DATA SECTION section start

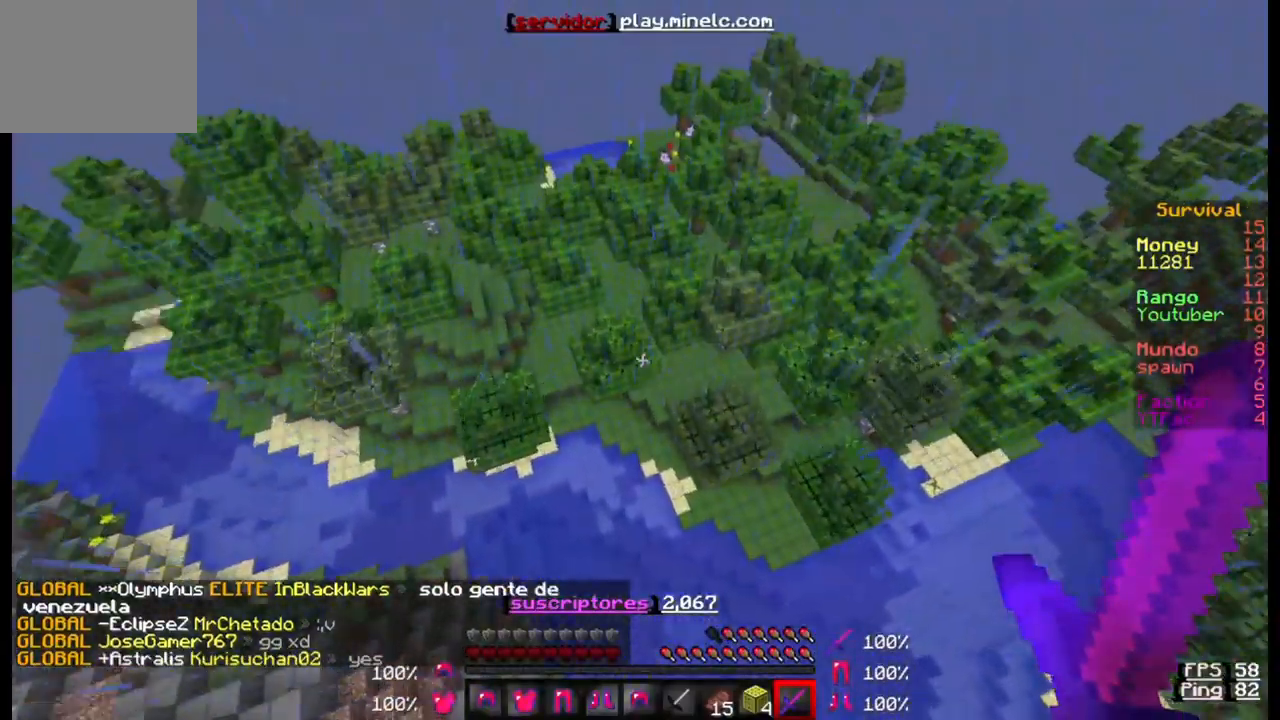
{"keys": ["w"], "events": []}
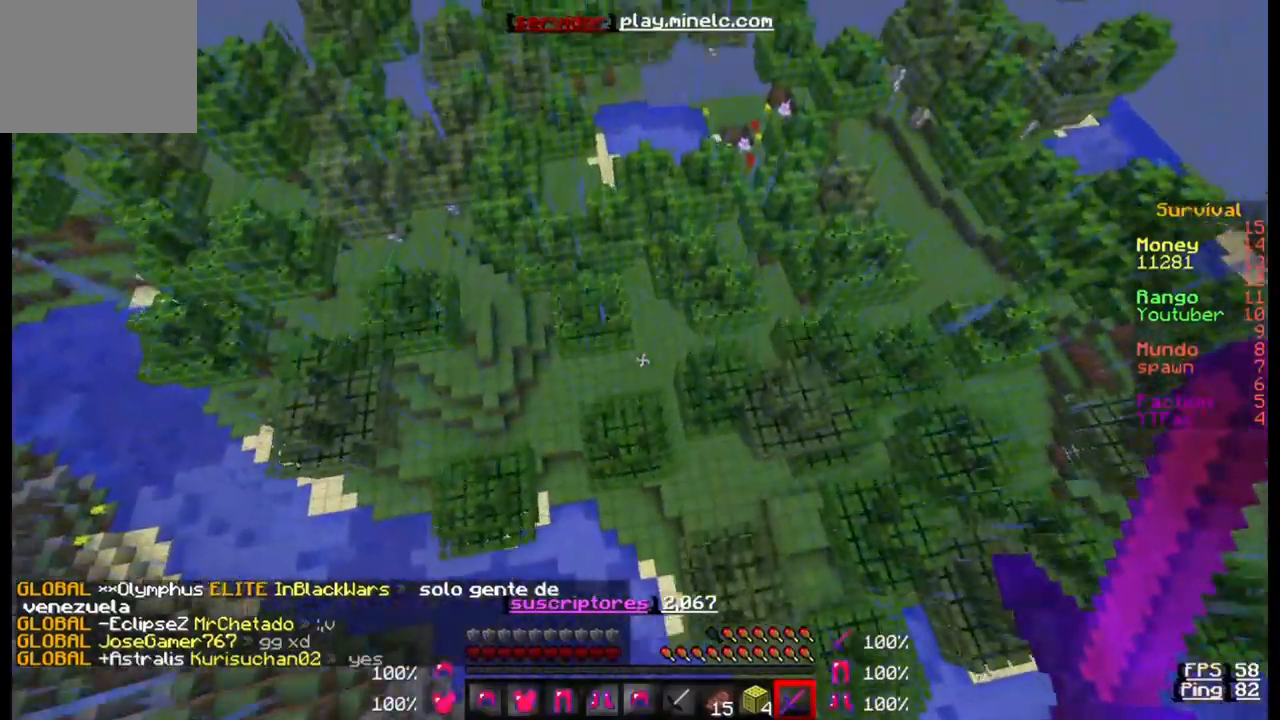
{"keys": ["w"], "events": []}
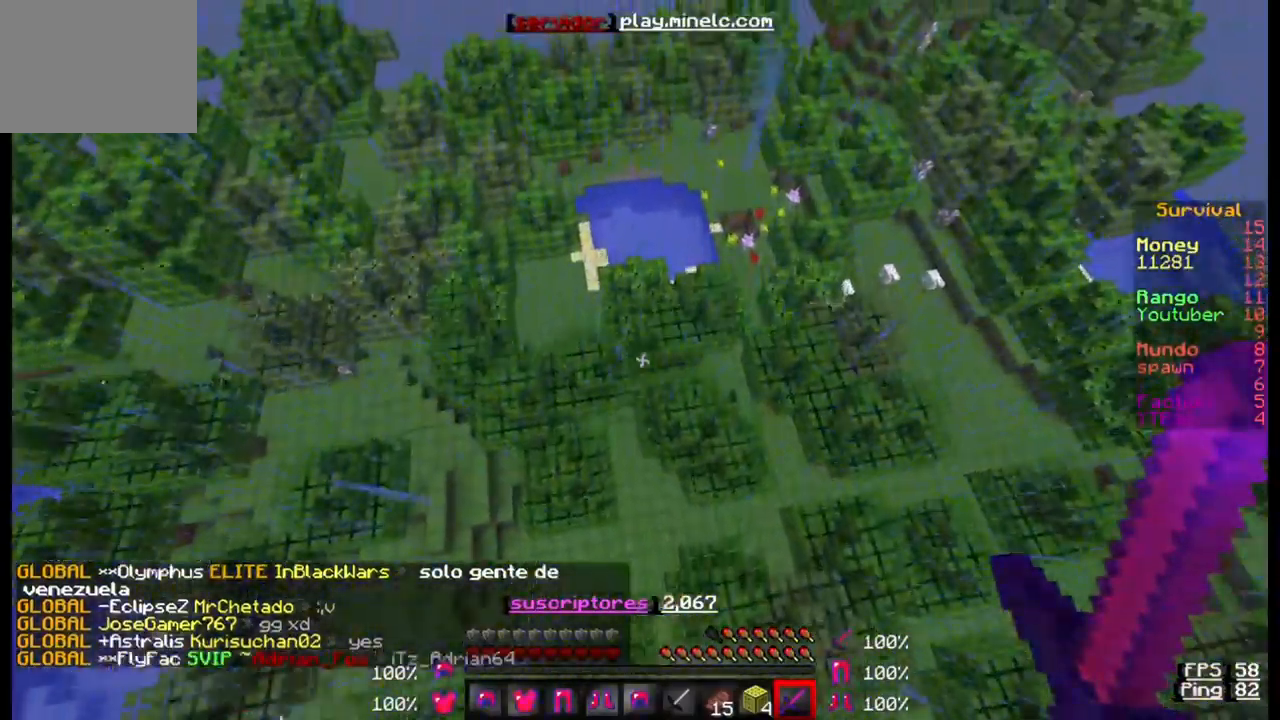
{"keys": ["w"], "events": []}
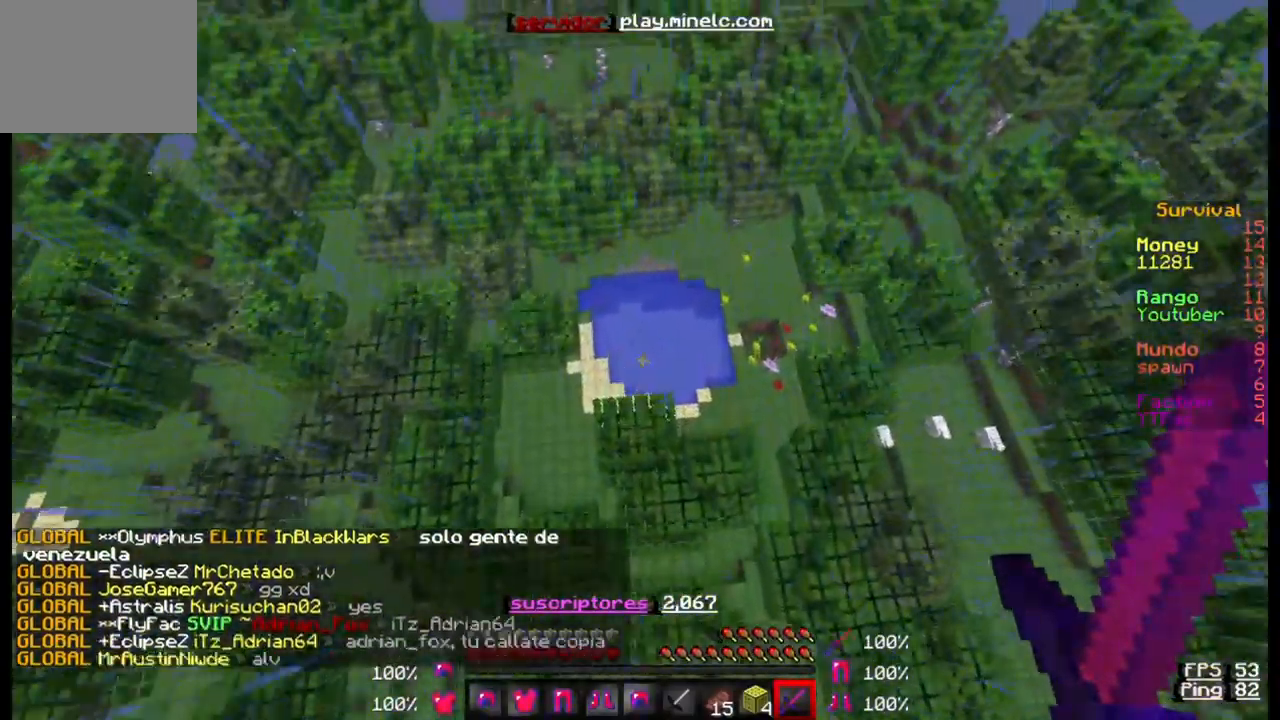
{"keys": ["w"], "events": []}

DATA SECTION section end

**PROBLEM DESCRIPTION**: A verbatim transcription of the listing is expected, with no pictures included.

**ANSWER AREA**:
{"keys": ["w"], "events": []}
{"keys": ["w"], "events": []}
{"keys": ["w"], "events": []}
{"keys": ["w"], "events": []}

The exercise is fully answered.